Dataset items
'''

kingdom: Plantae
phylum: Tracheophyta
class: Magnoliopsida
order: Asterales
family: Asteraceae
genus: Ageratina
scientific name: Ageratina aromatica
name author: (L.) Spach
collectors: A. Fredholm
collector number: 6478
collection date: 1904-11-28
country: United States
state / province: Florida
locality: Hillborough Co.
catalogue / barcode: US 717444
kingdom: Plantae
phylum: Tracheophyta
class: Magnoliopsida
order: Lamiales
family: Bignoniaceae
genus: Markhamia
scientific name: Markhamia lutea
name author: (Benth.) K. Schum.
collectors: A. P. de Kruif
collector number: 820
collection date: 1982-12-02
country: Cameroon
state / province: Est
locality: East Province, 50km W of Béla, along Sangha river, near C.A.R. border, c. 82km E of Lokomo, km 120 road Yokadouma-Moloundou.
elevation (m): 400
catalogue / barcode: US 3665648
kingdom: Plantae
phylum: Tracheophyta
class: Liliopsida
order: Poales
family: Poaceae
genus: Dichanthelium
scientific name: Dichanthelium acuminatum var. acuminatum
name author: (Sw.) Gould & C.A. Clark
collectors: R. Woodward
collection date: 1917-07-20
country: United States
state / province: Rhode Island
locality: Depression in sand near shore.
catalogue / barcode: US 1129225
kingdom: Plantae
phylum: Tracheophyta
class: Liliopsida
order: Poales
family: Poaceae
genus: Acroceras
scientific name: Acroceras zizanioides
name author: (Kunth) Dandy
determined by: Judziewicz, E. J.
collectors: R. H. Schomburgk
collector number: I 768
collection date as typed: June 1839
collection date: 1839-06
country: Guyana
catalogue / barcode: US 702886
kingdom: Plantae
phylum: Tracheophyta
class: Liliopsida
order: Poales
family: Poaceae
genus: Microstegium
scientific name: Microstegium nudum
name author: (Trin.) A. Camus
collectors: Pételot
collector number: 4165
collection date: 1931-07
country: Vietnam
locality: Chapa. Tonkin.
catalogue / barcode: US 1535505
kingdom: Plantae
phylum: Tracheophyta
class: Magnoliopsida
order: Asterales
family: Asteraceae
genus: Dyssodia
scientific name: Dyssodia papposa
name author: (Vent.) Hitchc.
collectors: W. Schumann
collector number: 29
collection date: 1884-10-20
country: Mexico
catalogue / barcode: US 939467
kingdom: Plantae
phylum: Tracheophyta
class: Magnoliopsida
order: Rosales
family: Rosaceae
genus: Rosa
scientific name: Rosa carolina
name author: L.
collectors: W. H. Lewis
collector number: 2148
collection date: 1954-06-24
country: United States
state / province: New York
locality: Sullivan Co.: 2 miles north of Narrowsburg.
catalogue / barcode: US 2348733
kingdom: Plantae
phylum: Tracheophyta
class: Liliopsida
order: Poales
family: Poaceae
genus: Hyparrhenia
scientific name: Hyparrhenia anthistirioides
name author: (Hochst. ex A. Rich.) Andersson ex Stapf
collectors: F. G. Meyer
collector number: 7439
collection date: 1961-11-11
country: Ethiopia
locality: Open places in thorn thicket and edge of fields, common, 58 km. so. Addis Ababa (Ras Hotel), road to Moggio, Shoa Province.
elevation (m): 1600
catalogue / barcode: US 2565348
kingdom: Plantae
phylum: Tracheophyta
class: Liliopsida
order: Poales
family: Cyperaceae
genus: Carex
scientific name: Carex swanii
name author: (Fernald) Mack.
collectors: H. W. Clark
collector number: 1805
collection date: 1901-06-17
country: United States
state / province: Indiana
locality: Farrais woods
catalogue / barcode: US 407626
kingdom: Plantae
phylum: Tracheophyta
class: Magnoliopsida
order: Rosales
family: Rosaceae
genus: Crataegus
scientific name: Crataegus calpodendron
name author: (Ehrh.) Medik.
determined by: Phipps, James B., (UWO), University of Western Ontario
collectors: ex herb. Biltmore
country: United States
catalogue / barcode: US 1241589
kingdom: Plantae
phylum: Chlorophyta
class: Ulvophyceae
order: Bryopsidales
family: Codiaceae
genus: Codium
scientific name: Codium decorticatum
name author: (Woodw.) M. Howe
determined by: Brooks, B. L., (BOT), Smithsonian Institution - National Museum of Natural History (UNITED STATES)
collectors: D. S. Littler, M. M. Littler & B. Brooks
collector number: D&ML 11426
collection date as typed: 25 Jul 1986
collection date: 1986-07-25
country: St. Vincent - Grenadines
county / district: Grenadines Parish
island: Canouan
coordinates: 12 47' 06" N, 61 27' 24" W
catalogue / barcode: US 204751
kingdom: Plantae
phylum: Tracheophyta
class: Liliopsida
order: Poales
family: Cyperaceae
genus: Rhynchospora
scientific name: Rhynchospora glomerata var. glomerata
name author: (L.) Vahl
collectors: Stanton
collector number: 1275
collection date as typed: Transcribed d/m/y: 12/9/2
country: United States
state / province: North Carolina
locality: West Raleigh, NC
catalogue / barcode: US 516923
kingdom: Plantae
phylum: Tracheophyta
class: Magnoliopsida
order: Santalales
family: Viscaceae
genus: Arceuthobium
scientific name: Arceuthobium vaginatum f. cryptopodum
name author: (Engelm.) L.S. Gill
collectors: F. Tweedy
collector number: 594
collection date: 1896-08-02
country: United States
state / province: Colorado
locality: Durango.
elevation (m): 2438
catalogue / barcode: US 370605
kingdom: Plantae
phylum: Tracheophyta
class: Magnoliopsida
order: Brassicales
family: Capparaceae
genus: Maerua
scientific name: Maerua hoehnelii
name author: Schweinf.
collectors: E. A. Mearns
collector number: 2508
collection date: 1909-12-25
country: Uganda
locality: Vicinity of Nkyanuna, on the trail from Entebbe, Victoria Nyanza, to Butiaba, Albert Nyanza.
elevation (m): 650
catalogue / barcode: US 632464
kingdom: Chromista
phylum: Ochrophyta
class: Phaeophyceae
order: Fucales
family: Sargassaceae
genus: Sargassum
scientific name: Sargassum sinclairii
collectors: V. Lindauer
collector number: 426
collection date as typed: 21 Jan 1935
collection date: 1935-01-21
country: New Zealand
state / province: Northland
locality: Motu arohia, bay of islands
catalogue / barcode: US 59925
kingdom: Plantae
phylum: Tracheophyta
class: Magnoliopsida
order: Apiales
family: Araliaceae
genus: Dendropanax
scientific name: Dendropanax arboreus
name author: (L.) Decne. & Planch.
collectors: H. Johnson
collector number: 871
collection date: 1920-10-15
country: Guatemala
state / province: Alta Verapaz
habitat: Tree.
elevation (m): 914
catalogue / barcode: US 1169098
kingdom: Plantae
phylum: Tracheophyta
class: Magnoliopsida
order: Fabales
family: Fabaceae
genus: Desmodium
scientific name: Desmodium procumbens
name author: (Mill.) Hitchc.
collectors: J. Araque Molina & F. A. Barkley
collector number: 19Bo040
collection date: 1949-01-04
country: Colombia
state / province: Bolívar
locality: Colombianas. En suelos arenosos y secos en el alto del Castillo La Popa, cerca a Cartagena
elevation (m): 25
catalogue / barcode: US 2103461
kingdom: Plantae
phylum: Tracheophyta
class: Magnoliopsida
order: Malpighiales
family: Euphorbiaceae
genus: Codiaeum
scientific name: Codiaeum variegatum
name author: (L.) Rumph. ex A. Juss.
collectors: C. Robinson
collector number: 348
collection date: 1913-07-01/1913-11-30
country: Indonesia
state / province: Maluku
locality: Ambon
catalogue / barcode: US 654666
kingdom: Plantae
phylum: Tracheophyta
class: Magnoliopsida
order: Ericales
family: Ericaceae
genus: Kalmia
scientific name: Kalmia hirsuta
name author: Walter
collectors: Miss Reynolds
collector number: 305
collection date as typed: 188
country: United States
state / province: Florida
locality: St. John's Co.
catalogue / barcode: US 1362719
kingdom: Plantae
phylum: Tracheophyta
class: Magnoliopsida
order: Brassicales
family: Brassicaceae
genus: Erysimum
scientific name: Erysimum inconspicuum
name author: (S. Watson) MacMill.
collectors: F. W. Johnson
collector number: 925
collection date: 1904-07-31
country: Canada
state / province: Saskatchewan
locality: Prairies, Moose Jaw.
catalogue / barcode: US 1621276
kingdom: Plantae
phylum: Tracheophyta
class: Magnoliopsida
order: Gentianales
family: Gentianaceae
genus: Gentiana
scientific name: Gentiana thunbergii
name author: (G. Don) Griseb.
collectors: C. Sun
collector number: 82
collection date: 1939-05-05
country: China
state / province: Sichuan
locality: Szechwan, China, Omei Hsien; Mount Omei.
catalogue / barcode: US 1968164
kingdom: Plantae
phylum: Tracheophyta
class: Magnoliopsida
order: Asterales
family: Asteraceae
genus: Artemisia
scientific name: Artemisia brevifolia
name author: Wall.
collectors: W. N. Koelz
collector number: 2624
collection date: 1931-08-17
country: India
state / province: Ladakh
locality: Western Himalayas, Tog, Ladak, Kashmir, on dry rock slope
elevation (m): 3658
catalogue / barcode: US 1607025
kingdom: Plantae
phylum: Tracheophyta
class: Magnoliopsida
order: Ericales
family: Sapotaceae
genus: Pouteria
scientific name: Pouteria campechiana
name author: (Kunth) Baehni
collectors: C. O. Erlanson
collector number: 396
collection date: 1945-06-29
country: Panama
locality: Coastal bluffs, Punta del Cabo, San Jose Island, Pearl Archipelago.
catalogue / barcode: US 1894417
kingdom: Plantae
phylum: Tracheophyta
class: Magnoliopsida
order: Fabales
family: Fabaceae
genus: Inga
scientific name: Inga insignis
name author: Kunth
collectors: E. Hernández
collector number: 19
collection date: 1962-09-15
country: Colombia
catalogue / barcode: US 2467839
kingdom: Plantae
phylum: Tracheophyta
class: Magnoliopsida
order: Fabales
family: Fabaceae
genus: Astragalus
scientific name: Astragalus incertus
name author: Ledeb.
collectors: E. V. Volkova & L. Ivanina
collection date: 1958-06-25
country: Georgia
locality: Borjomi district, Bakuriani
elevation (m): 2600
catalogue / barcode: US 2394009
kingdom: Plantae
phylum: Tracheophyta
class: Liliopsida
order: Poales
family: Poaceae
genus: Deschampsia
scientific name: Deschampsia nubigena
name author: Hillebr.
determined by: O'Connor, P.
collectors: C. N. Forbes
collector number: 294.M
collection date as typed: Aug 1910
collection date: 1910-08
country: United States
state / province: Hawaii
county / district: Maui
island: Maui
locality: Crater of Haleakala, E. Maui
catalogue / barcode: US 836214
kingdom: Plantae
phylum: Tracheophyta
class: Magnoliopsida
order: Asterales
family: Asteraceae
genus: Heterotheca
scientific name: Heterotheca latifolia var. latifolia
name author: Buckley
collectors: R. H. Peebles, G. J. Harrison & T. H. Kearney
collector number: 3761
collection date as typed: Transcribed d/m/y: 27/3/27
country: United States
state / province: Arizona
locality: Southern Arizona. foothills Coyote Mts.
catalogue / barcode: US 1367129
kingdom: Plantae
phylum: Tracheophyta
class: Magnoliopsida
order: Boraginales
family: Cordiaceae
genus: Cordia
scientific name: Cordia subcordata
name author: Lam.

'''

Work to complete ->
Reproduce verbatim the lines of the listing above, from the line containing "collection date as typed: 25 Jul 1986" through the line containing "genus: Rhynchospora", including both of those lines.

Task response ->
collection date as typed: 25 Jul 1986
collection date: 1986-07-25
country: St. Vincent - Grenadines
county / district: Grenadines Parish
island: Canouan
coordinates: 12 47' 06" N, 61 27' 24" W
catalogue / barcode: US 204751
kingdom: Plantae
phylum: Tracheophyta
class: Liliopsida
order: Poales
family: Cyperaceae
genus: Rhynchospora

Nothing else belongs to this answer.